19. In northeastern Japan there was once the custom of setting up a branch of honeysuckle at the entrance of the house of one's intended. If she agreed to meet, she would take it inside. If not, the suitor would put up another and another until there were said to be a thousand.

20. Mountainous locations in China.

21. The Five Roots are the five sense organs: the eyes, ears, nose, tongue and body, (Cf. Note 5 above,)

22. Consciousness (Skt. vijnana). The sixth of the six means of perception (sight, hearing, smell, taste, touch and consciousness), it is mind in the widest sense of all mental powers, but especially the faculty of thought.

23. Fan-i Ming-i Chi; a Sung Dynasty Sanskrit-Chinese dictionary in seven chapters.

Annals of the Sword Taia

1. The fully indented paragraphs were composed in a terse Chinese style and are the heart of Taiaki. The longer sections in between, written in Japanese, are basically exegeses of the Chinese sections.

2. Personal view is a Buddhist term signifying an individual view based on the erroneous idea that the ego, or personal self, is reality and can perceive things realistically.

3. World Honored One is one of the ten titles of Shakyamuni, the historical Buddha. The Snowy Mountains are the Himalayas.

4. It is said that when Shakyamuni was born he took seven steps in each of the four directions, pointed his right hand to the heavens, and intoned this phrase.

5. This Buddhist term indicates situations in which one inspires respect by his deportment. The four are representative of all the states in man, which are calculated to number eighty thousand.

6. "Created phenomena" result from the law of Karma; "uncreated" are independent of action, word or will.

7. Mara is a Demon, the Sanskrit literally meaning "Robber of Life." The reference here is to the Deva Mara, who from his position in the Sixth Heaven obstructs the practice of Buddhism.

8. Kashyapa (Mahakashyapa), foremost in ascetic practices of the ten chief disciples, became the leader of the disciples after the Buddha's death.

9. The text here is unclear. Grammatically, it would seem to equate the example of the "one and the three" with the reference to Shakyamuni and Kashyapa, but this fits neither in terms of the total meaning nor with the development of the text.

The reference to "the one and the three" is probably from the Confucian Analects (7:8): "The Master said, 'Ido not enlighten those who are not enthusiastic or educate those who are not anxious to learn.

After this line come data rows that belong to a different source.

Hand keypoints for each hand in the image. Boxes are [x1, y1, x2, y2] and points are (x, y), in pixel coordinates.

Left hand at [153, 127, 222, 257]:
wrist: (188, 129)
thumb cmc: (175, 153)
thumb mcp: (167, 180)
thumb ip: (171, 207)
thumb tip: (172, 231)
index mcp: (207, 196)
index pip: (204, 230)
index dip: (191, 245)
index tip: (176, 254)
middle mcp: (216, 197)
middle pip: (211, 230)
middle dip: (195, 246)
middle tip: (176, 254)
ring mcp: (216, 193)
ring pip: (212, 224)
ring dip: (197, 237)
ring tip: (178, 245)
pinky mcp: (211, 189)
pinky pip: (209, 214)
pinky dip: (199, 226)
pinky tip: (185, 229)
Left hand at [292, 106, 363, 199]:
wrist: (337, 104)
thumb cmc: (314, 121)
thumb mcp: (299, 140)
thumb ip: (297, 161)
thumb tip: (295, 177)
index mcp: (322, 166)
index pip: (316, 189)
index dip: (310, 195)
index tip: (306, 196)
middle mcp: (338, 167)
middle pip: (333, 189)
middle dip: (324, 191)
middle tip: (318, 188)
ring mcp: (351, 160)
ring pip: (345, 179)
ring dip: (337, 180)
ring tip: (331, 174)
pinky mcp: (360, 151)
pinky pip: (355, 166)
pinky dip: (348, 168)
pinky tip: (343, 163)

I do not repeat myself to those who, when I raise one corner, do not return having raised the other three."

The latter part of the sentence is from Pi Yen Lu, a collection of Zen problems, sayings and stories of the patriarchs. "Raising the one and understanding the other three, distinguishing subtle differences in weight with the unaided eye--these are the ordinary tea and rice of the Buddhist monk."

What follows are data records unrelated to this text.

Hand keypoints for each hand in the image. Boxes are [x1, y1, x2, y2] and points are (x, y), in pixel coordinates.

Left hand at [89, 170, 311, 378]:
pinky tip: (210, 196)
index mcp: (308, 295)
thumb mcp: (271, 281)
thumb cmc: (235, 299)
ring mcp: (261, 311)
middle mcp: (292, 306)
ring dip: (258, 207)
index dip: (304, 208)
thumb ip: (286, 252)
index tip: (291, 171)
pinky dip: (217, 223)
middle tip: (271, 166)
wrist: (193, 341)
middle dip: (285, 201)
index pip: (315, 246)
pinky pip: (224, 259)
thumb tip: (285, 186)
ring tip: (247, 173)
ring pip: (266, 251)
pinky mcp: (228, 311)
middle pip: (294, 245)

10. Original Face is the pristine nature of the Mind, as yet unstained by human affairs or intentions.

11. Not relying on the written word and transmission without instruction are two points especially stressed in Zen. They underscore the principle that one is to look into his own nature rather than rely on texts or the teachings of others.

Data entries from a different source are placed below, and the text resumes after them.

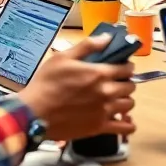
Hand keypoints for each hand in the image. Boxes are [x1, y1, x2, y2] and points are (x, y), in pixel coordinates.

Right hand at [18, 35, 136, 141]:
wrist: (34, 112)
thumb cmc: (46, 82)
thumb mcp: (63, 57)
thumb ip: (87, 46)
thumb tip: (108, 37)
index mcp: (100, 73)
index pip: (127, 69)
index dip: (127, 66)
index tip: (122, 66)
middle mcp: (107, 92)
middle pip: (130, 86)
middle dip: (126, 82)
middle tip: (116, 82)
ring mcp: (105, 112)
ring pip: (129, 105)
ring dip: (125, 99)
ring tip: (116, 98)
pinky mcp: (99, 127)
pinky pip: (125, 128)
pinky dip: (128, 123)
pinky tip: (123, 119)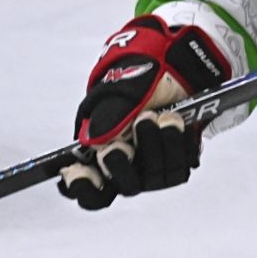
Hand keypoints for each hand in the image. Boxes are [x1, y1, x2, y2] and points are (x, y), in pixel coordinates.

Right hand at [58, 16, 229, 209]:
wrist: (174, 70)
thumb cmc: (137, 82)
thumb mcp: (117, 94)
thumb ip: (107, 120)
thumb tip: (96, 144)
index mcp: (99, 151)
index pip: (85, 185)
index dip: (80, 186)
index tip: (77, 172)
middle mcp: (125, 167)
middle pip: (123, 186)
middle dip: (122, 163)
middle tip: (125, 140)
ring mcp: (151, 169)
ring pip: (153, 179)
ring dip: (156, 145)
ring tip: (161, 116)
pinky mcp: (177, 164)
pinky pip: (179, 169)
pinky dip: (179, 143)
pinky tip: (176, 121)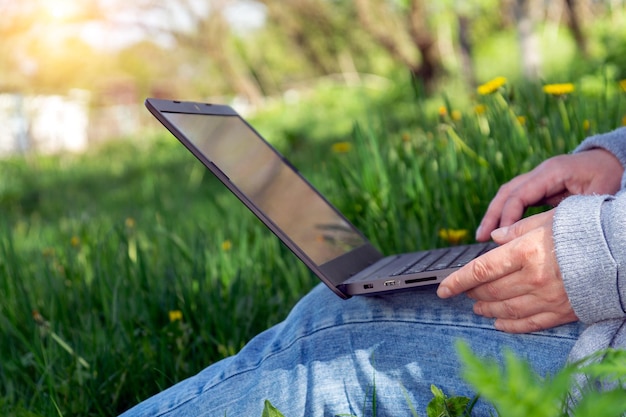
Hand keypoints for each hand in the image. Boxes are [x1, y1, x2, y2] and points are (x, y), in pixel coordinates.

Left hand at [437, 210, 578, 332]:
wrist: (622, 252)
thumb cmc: (584, 230)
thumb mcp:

12. Bodhidharma: The first patriarch of Ch'an (Zen) Buddhism in China, he is said to have arrived in that country from India in either A.D. 470 or 520.

Ta Chien (637-713): Commonly known as Hui Neng, he was a pivotal figure in the development of Zen.

13. "Five Houses and Seven Sects" are the various sects and subsects of Zen.

Daio Kokushi (1234-1308). A monk of the Rinzai sect who studied Buddhism in China.

Daito Kokushi (1282-1337): A follower of Daio Kokushi who is regarded to be the founder of Zen at Daitokuji.

Nai Chi Hsu T'ang (1185-1269): Also known as Hsu T'ang Chih Yu, he was a Chinese monk of Linchi Buddhism.

14. The original text here defines the Edo period measurements used as examples.

15. From the Pi Yen Lu: "There is no set way for manifesting this great ability."

16. From the Cheng Tao Ko and possibly the Hsin Hsin Ming, two early treatises on Zen. The sources say, respectively: "Contrary action, orderly action--even heaven does not determine this," and "If you want to obtain its manifestation, do not think of order or contrariness."